A helicopter flies past 90 metres up with an object that resembles a rocket suspended beneath it. The rocket is a survey instrument. During a week in October, the helicopter flew in the Luossavaara area near Kurravaaravägen in and around the Varggropen/Nukutus outdoor leisure area and Lake Tuollujärvi.
The purpose was to test a new survey system for ore deposits. The surveys are a collaboration between LKAB, the University of Münster in Germany and Luleå University of Technology, LTU.
"I first met the survey system project group at a conference in Germany two years ago. I suggested they carry out test surveys on the Per Geijer or body in Kiruna, which is a good survey area," says Niklas Juhojuntti, geophysicist at LKAB.
Representatives from LKAB went to Germany in the beginning of 2018 for a meeting with the project group. Planning began directly afterwards.
"In October, once all our applications were granted, we were at last able to carry out the flights. Around 15 people from Germany came to Kiruna, and they were joined by scientists and students from LTU," says Niklas.
The area surveyed was around 40 square kilometres, but to weeks' preparation were necessary before flying could begin. First, a two kilometre cable was laid out in various places in the terrain. Iron digging bars for conducting electrical current into the earth were attached to each end of the cable.
"It creates an electromagnetic wave that emits a signal that penetrates the ground. The signal is captured by sensors in the survey instrument suspended beneath the aircraft," Niklas tells us.
Based on the aircraft test results, the project group in Germany will put together a three-dimensional model which will hopefully reach down to a depth of around one kilometre. The survey results will show if there are any electrical conductors, which could be an orebody.
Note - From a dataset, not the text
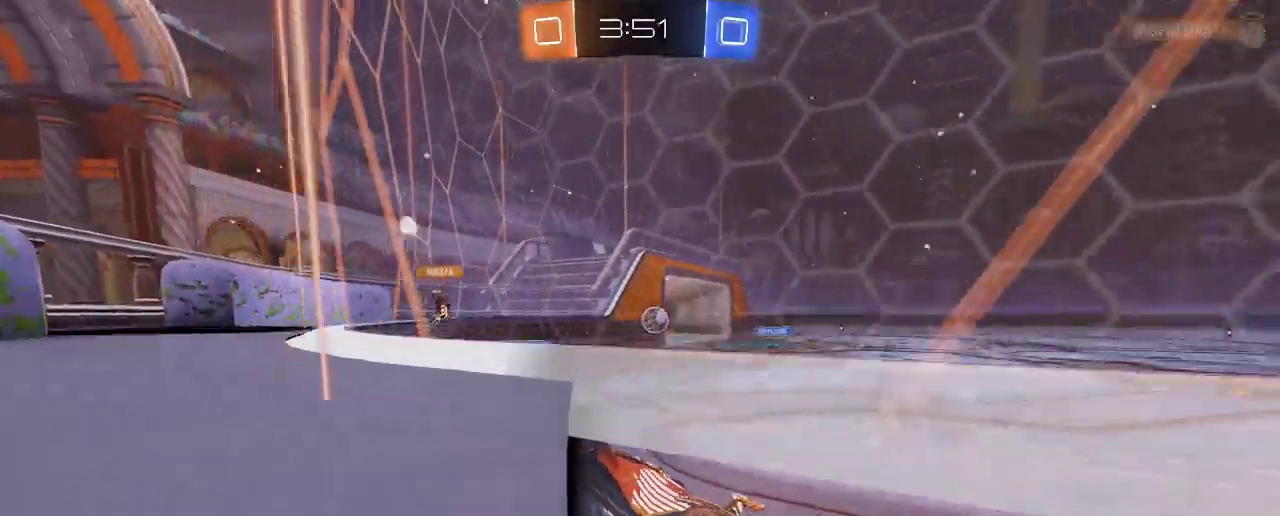
{"dt_ms": 500, "buttons": ["R2"], "left_stick": "up-right", "right_stick": "center", "events": [[483, "left_stick", "up-right"]]}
"If this is the case, we will have to drill to find out more precisely what it is. Magnetite is a great conductor," says Niklas.
LKAB anticipates the results from the aerial survey in January or February 2019 at the earliest. Scientists from LTU will also compile the results from surveys carried out on the surface.
"By piecing together all of the results we can gain a better picture. From what we've seen so far, all the survey data looks good and provided a clear signal," says Niklas.
LKAB took care of certain parts of the logistics in Kiruna, but the research project paid for the surveys.
"They wanted to demonstrate that there survey methods work, and now they've been able to fly in an area where we know mineralisation is present. In Germany, it's not as easy to find areas like this, and nor is everyone there quite as well disposed toward this method. They were extremely pleased with the Kiruna residents, who left their equipment well alone. They enjoyed a great reception by the people out in the field," says Niklas.
The results from the flights can help LKAB in its hunt for new orebodies and create a more secure future.
"I'm hoping this method will allow us to detect any indications concerning unknown major orebodies at depth. We still haven't done much work at depth north of Nukutus," says Niklas Juhojuntti.